Thursday, December 23, 2010

Preparing for Disappointment

I'm not talking about the disappointment you feel when you got a reindeer sweater instead of an iPod as a Holiday gift (though I'm sure it's disappointing).  I'm talking about the kind of disappointment you feel when you fail or don't get something you want in life - like a job.

I had a phone interview today for a job I really wanted.  It wasn't a permanent position but the pay was good and the work was a good fit.  But, I think I failed to convince them of that. 

I can teach.  Ask anyone I've ever taught and they would agree.  I can teach and I can teach well.  And I know my stuff.  And if I don't know my stuff, I can learn my stuff.

I'm not trying to be conceited here.  I'm not bragging.  It just happens to be an ability I have.  What I don't have is instant recall.  Or an amazing memory. (Just ask the same people I've taught!!)  And that's where I failed.  They asked me a few technical questions for which I could not recall the exact steps.  Now, ask me to write a tip sheet on the very same thing, and, voila!  Just give me the few moments to brush off the knowledge and I'll present it in a way that can be understood.  Really. 

However, on the phone and under the gun, it's a no-go.  And they asked me about the steps to do something I hadn't done in about 4 years.  So, what's a girl to do....except to prepare for disappointment.  And it stinks.  Disappointment is never fun, but it happens.

I'm sad and frustrated as anybody would be.  I felt like crying and there would have been nothing wrong with that.  I didn't cry, though. 

I channeled my energy instead and baked some cookies for Christmas.  And while baking cookies I have rehashed and rehearsed what I could have said, should have said, might have said, but didn't.

So, I've thought about damage control - contacting the recruiter and reiterating my experience, my desire, my skills - but she's not the interviewer so how much good it would it really do?  I'll do it anyways, though since it can't really hurt.

I've figured out what I'd do differently next time.  Like saying, no I don't remember that particular sequence of steps at the moment but here's how I would handle it on the job and why you wouldn't be disappointed.

But now?  Now, it's time to get back on the horse and try it again.  Pick up, dust off, and keep going.  Easy?  No.  Necessary?  Yes.  Willing?  Mostly. (Hey, we're being honest here, right?)

But, above all, I need to be gentle with myself.  I need to remind myself I'm not perfect and that it's OK and to have faith that something else will come my way.

How do you prepare for and handle disappointment?


  1. Oh, Therese, I'm sorry that the interview didn't go as well as you wanted. Disappointment is hard, and it's especially hard when you believe (rightly or not) that you could have done something to avoid it.

    I find phone interviews very difficult. I usually conduct a number of interviews every year. Skype is a little better that only audio, but I think it is very hard for the interviewee to present her best self at a distance. Little consolation, I know.
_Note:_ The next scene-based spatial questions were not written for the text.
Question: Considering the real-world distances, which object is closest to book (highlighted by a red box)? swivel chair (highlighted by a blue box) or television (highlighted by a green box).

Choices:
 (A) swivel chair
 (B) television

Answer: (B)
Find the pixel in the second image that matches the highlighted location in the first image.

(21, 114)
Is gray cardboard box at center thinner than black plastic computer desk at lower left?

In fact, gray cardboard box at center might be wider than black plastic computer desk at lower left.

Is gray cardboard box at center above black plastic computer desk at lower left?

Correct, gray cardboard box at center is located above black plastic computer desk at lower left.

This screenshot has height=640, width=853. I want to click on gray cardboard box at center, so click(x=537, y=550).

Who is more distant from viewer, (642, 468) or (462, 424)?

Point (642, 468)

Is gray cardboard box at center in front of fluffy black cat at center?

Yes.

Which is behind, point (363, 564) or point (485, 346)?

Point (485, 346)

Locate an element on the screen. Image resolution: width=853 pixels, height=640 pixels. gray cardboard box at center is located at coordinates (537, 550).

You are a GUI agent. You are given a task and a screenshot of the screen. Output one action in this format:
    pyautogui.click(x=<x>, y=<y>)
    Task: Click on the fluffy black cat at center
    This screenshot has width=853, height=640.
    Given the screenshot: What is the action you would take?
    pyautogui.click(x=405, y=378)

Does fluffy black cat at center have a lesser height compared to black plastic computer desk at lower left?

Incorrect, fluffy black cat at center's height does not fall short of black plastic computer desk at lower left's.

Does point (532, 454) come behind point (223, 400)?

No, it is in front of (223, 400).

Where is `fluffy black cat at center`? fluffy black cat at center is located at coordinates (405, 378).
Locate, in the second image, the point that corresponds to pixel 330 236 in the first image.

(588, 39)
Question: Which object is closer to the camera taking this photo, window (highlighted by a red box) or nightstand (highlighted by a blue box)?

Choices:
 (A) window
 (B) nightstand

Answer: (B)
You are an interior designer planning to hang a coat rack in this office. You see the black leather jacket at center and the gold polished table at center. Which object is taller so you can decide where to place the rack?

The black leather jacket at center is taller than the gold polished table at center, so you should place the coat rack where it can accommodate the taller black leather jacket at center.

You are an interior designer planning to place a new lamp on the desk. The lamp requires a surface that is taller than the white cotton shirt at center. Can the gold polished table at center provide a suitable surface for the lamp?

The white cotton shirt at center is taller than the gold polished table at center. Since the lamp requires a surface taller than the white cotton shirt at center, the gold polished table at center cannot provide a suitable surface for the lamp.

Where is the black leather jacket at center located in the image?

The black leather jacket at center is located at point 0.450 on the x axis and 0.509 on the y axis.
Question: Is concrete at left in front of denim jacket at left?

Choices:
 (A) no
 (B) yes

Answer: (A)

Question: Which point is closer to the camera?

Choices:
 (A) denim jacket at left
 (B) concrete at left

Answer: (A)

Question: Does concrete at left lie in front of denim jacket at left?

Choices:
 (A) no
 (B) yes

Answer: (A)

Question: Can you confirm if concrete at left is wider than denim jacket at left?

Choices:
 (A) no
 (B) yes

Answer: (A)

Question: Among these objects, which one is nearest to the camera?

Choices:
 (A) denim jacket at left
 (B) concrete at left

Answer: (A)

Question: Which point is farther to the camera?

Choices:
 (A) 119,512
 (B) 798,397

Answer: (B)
    How do I prepare for and handle disappointment? Well, I'm often not prepared because I don't see it coming! But when faced with it, surprise or not, I try to step back from judging the situation.

    I go back to one of my favorite stories about the poor farmer (you probably know it already) whose only horse ran off. The neighbor said, oh what a disaster. The farmer said, who knows if it's good or bad. The horse returned leading a herd of wild horses. The neighbor said, oh what good fortune! The farmer said, who knows if it is good or bad. The farmer's only son broke his leg trying to tame one of the wild horses. Tragedy? The army came through the village taking all the young men...except the farmer's son.

    So give yourself a period of time to be disappointed. Honor your feelings. And at the end of the time, maybe you can trust that it will all work out to your good.

    Like Joseph said to his brothers who sold him into slavery, "You meant it for harm, but God meant it for good."

    Good luck!

  2. I second everything Galen said (and really wish I coud articulate it as well as she did!). Anyway, you've already gleaned so much from the experience that it wasn't a loss at all. Thanks for sharing and reminding me that there's a lesson to be learned from all experiences, even the disappointing ones.